**Task instructions**
Reproduce word for word the lines between those holding "expression analysis of" and "image displays immunohistochemistry", inclusive, and nothing else from the data below.

(Items listed in a dataset)
........
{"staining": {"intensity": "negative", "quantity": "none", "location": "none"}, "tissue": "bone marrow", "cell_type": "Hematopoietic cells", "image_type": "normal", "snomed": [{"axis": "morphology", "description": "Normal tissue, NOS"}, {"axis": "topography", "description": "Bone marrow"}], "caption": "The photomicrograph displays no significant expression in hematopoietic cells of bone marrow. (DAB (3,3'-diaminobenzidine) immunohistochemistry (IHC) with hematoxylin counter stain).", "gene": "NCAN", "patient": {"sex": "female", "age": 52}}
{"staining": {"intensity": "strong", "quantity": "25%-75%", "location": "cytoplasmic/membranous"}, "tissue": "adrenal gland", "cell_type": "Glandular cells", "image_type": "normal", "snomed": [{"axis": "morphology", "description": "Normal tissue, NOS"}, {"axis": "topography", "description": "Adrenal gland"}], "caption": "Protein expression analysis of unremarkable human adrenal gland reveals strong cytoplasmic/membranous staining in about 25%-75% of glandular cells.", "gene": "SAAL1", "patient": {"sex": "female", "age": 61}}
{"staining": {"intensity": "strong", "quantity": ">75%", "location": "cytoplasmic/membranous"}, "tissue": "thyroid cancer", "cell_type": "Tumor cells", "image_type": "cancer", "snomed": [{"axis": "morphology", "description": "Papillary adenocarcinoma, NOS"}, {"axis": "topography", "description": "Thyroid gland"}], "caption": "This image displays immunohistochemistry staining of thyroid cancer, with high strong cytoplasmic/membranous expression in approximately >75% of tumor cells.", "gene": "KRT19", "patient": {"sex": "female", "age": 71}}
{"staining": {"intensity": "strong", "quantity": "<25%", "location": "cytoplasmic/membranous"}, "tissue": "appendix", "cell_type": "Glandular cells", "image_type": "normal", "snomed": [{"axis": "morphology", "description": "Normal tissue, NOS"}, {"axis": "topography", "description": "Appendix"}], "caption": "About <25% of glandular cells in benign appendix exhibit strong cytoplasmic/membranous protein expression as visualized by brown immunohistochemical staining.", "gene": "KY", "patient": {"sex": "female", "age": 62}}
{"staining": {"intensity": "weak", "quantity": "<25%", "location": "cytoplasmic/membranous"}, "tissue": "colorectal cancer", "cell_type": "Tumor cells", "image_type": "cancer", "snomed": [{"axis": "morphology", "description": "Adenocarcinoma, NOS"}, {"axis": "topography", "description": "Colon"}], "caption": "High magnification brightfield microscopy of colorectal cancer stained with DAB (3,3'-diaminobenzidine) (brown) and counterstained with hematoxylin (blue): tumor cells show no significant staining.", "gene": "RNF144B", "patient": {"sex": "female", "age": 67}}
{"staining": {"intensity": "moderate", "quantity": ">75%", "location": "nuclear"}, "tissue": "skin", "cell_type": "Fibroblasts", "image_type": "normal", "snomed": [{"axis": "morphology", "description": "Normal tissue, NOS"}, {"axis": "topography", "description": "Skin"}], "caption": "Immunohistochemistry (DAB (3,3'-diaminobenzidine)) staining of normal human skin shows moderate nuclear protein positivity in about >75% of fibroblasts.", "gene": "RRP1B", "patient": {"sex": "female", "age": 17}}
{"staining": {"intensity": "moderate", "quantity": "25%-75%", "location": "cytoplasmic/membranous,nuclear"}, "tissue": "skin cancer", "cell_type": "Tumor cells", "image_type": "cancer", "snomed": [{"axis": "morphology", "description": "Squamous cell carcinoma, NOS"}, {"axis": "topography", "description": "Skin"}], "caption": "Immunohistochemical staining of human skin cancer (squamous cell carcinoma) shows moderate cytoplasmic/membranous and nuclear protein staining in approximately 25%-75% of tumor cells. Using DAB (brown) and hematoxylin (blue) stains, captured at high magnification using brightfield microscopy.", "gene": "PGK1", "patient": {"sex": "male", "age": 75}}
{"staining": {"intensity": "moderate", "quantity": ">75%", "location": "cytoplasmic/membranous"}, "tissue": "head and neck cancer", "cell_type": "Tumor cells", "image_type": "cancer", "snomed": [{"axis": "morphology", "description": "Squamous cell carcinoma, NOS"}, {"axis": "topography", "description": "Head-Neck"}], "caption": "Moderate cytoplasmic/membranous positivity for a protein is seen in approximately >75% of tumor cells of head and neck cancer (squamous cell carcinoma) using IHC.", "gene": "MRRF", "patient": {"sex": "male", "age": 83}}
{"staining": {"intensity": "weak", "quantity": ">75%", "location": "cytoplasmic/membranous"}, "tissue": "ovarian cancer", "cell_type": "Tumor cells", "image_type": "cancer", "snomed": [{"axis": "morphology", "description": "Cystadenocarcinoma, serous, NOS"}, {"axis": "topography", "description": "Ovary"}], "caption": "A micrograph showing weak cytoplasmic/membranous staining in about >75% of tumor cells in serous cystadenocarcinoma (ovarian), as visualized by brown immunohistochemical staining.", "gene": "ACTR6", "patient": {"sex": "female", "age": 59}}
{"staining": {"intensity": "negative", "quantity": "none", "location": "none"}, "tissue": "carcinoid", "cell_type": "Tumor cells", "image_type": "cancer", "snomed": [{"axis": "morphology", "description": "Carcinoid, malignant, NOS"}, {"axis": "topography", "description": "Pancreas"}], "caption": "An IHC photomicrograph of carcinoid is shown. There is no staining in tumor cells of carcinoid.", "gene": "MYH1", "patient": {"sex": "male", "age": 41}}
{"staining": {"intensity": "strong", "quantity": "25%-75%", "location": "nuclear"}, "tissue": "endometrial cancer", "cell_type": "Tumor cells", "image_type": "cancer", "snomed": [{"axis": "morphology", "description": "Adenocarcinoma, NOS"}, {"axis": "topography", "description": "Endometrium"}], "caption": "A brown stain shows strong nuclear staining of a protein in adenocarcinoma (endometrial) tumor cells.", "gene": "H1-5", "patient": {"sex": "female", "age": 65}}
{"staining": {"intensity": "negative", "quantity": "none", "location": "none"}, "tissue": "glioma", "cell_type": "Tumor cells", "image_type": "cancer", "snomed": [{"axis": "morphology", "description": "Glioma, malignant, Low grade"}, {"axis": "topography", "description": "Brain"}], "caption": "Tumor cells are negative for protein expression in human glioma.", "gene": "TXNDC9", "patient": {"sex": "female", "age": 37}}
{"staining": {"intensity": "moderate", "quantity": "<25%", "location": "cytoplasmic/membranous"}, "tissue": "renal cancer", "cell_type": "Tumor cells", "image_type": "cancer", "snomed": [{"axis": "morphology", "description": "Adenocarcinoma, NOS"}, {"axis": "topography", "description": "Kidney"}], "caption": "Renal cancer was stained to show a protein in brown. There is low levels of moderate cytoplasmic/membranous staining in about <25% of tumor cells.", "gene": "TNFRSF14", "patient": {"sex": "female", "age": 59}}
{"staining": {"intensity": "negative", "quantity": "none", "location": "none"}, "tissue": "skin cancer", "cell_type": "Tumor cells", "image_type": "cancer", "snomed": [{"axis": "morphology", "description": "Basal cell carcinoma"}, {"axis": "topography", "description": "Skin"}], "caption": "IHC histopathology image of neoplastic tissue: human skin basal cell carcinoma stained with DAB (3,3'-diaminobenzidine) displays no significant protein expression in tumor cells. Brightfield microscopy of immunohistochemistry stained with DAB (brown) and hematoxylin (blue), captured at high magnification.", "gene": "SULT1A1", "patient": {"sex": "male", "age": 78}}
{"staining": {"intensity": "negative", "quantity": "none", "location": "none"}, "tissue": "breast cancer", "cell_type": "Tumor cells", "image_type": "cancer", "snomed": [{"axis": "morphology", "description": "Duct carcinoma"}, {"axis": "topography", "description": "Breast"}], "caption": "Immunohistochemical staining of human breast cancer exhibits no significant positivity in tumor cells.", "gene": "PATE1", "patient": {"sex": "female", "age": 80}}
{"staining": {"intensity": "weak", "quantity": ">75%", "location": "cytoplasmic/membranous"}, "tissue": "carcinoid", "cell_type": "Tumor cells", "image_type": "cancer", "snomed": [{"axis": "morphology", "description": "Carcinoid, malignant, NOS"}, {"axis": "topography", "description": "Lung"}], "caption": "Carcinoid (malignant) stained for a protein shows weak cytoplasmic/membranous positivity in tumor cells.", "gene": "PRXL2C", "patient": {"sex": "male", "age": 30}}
........
**Your solution**
{"staining": {"intensity": "strong", "quantity": "25%-75%", "location": "cytoplasmic/membranous"}, "tissue": "adrenal gland", "cell_type": "Glandular cells", "image_type": "normal", "snomed": [{"axis": "morphology", "description": "Normal tissue, NOS"}, {"axis": "topography", "description": "Adrenal gland"}], "caption": "Protein expression analysis of unremarkable human adrenal gland reveals strong cytoplasmic/membranous staining in about 25%-75% of glandular cells.", "gene": "SAAL1", "patient": {"sex": "female", "age": 61}}
{"staining": {"intensity": "strong", "quantity": ">75%", "location": "cytoplasmic/membranous"}, "tissue": "thyroid cancer", "cell_type": "Tumor cells", "image_type": "cancer", "snomed": [{"axis": "morphology", "description": "Papillary adenocarcinoma, NOS"}, {"axis": "topography", "description": "Thyroid gland"}], "caption": "This image displays immunohistochemistry staining of thyroid cancer, with high strong cytoplasmic/membranous expression in approximately >75% of tumor cells.", "gene": "KRT19", "patient": {"sex": "female", "age": 71}}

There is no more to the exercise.